As good as I can be burrowing in and finding obscure music in the worlds of Rock, electro, Metal and Avant Garde, the two areas of music I dig that I have trouble finding a foot in the door with is the more obscure, rootsy Soul and Gospel music of mid-twentieth century America. I always get a twinge of jealousy when I hear something in a movie or find it mentioned in a book, find it and then realize that other than that particular piece or artist, I'm stumped. A lot of this is just a facet of inkling and time, as I'm sure if I really burrowed into a group like the Del Fonics - who I was formerly introduced to in Quentin Tarantino's film Jackie Brown - falling into the associated chains of wikipedia pages associated with them and their producers, etcetera, I'd probably come up with some more artists to sate my thirst for dusty old Soul. That hasn't happened though; I'm overly self conscious in these areas and I tend to require gatekeepers. Irvine Welsh's novel Skag Boys turned me onto the tradition of Northern Soul - which previously had simply been the name of my favorite album by The Verve - and newer artists like Jamie Lidell, Charles Bradley and Alabama Shakes make access to the genre's evolution easier than digging, but it's just not the same thing, finding a new artist or finding an obscure, older artist. And really, I'm not even addressing Gospel here, as so much of that isn't easily accessible. In the 60s and 70s almost anyone can and did press records - you see evidence of this in thrift stores all the time - but today? Well, today we have youtube, which I am seriously beginning to believe is the collective consciousness of the human race made accessible. 'Cuz everything is on it. Case in point, Pastor T. L. Barrett and the Youth for Christ Choir. Listen to this, it's awesome! But how did I find the music of a neighborhood Chicago Pastor and his Choir? How did I pull that from the din?

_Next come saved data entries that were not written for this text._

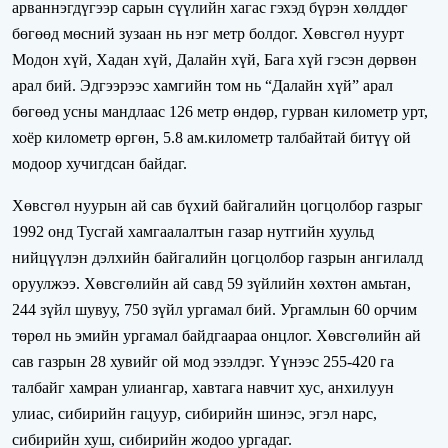
арваннэгдүгээр сарын сүүлийн хагас гэхэд бүрэн хөлддөг
бөгөөд мөсний зузаан нь нэг метр болдог. Хөвсгөл нуурт
Модон хүй, Хадан хүй, Далайн хүй, Бага хүй гэсэн дөрвөн
арал бий. Эдгээрээс хамгийн том нь “Далайн хүй” арал
бөгөөд усны мандлаас 126 метр өндөр, гурван километр урт,
хоёр километр өргөн, 5.8 ам.километр талбайтай битүү ой
модоор хучигдсан байдаг.
Хөвсгөл нуурын ай сав бүхий байгалийн цогцолбор газрыг
1992 онд Тусгай хамгаалалтын газар нутгийн хуульд
нийцүүлэн дэлхийн байгалийн цогцолбор газрын ангилалд
оруулжээ. Хөвсгөлийн ай савд 59 зүйлийн хөхтөн амьтан,
244 зүйл шувуу, 750 зүйл ургамал бий. Ургамлын 60 орчим
төрөл нь эмийн ургамал байдгаараа онцлог. Хөвсгөлийн ай
сав газрын 28 хувийг ой мод эзэлдэг. Үүнээс 255-420 га
талбайг хамран улиангар, хавтага навчит хус, анхилуун
улиас, сибирийн гацуур, сибирийн шинэс, эгэл нарс,
сибирийн хуш, сибирийн жодоо ургадаг.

I found this via a gatekeeper: the cool, hazy sample that ends the Algiers record? It's from this. I love the way that sample ends the record; it has a cosmic, time-machine flavored influence that reminds me a lot of the looped sample that ends Zen Guerilla's cosmic masterpiece Positronic Raygun.

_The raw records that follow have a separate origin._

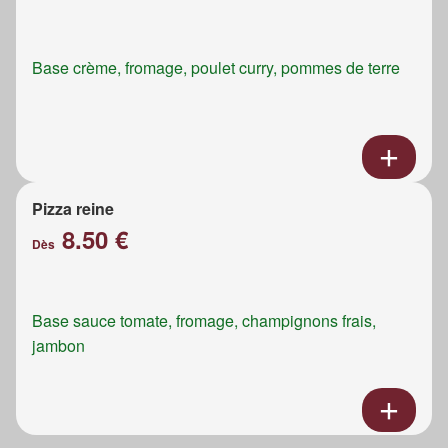
Base crème, fromage, poulet curry, pommes de terre
Pizza reine
8.50 €
Dès
Base sauce tomate, fromage, champignons frais,
jambon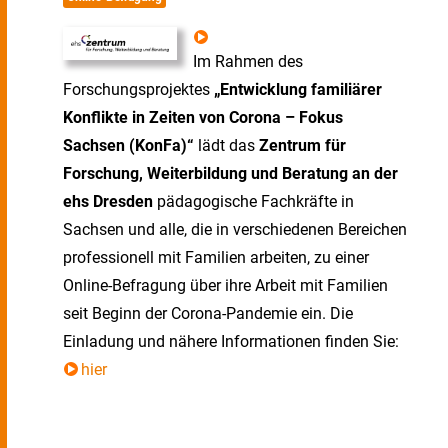
Im Rahmen des
Forschungsprojektes
„Entwicklung familiärer
Konflikte in Zeiten von Corona – Fokus
Sachsen (KonFa)“
lädt das
Zentrum für
Forschung, Weiterbildung und Beratung an der
ehs Dresden
pädagogische Fachkräfte in
Sachsen und alle, die in verschiedenen Bereichen
professionell mit Familien arbeiten, zu einer
Online-Befragung über ihre Arbeit mit Familien
seit Beginn der Corona-Pandemie ein. Die
Einladung und nähere Informationen finden Sie:
hier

And then once I started researching off the Algiers sample I found that, of course, this is another case of the absolutely amazing Light in the Attic Records has put out some of this man's music.
|Yes, that's Isaac freakin' Hayes w/ Barrett. ISAAC HAYES!!!|
(Pause while I actually go do that...)
Then it gets even weirder. Go to the short bio for Pastor Barrett on LITA's site, right here. Being from the South Side of Chicago I remember when these pyramid schemes were big news. Crazy how something like my favorite album of the year so far - that immaculate Algiers eponymous - can bring something from so long ago back around again.